On October 23, 2014, Red Barrels revealed that due to the success of Outlast, a sequel was in development. It was initially intended to be released in late 2016, but was delayed to early 2017 due to complications during development. Subsequently, the release date was further pushed to Q2 2017, despite the intended Q1 2017 release. On March 6, 2017, Red Barrels announced that a physical bundle, Outlast Trinity, would be released for Xbox One and PlayStation 4 on April 25.
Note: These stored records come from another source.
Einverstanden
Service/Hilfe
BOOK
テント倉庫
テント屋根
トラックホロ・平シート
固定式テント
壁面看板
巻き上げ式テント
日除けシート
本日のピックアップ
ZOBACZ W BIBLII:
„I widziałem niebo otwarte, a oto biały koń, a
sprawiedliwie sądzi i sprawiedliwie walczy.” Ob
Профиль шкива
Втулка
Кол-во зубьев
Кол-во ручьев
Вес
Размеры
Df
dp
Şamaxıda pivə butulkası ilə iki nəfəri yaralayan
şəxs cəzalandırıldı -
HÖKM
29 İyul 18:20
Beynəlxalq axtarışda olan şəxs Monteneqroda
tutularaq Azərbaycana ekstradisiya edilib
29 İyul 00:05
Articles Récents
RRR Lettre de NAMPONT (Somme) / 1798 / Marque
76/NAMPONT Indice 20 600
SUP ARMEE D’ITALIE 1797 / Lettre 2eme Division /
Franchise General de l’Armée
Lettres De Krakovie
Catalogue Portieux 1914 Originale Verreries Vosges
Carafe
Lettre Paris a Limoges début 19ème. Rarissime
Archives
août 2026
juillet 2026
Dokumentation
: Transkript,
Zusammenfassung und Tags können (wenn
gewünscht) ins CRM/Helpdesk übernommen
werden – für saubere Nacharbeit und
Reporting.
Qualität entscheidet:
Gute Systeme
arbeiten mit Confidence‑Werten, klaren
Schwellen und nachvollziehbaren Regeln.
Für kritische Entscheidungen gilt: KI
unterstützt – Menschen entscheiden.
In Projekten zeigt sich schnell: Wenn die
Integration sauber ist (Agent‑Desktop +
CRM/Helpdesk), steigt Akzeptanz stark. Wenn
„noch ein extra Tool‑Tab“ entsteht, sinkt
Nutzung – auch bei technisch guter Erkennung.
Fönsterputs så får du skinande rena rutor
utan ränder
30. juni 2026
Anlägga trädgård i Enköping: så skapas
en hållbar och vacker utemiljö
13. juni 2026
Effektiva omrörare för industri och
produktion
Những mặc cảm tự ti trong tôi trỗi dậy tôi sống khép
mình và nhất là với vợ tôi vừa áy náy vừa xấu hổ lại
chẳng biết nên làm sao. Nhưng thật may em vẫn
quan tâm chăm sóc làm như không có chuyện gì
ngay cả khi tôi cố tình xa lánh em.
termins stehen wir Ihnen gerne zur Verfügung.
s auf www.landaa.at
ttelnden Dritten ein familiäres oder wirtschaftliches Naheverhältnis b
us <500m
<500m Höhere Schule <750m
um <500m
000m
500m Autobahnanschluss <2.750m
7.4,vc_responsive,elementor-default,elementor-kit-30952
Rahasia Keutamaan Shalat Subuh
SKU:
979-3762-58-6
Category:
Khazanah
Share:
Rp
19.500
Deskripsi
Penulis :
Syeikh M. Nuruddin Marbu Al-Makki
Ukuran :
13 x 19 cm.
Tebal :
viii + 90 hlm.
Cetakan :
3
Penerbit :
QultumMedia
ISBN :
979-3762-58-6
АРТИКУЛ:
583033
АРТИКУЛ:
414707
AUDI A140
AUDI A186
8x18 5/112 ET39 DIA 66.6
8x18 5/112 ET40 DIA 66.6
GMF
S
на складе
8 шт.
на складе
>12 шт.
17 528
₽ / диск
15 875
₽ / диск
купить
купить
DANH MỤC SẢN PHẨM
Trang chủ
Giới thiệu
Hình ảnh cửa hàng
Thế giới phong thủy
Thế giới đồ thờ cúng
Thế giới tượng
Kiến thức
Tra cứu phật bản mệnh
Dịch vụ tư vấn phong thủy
The sequel, titled Outlast 2, was made digitally available for Microsoft Windows, PlayStation 4, and Xbox One on April 25, 2017; and came to the Nintendo Switch, alongside Outlast, in February 2018. It takes place in the same universe as the first game, but features a new storyline with different characters, set in the Sonoran desert in Arizona, US.

Outlast 3 was announced in December 2017, though no time frame or target platforms were confirmed. During this announcement, Red Barrels said that because they could not easily add downloadable content for Outlast 2, they had a smaller separate project related to Outlast that would be released before Outlast 3. The project, teased in October 2019, is a prequel for both Outlast games, called The Outlast Trials, and is set in the Cold War. The game was released on May 18, 2023 via early access for Microsoft Windows, and for a full launch on March 5, 2024 on Windows, PlayStation 4, Xbox One, Xbox Series X/S, and PlayStation 5.

==Film adaptation==
On October 30, 2024, it was announced that a film adaptation was in development by Lionsgate Films, with Roy Lee producing and J. T. Petty, who wrote the original game, writing the screenplay.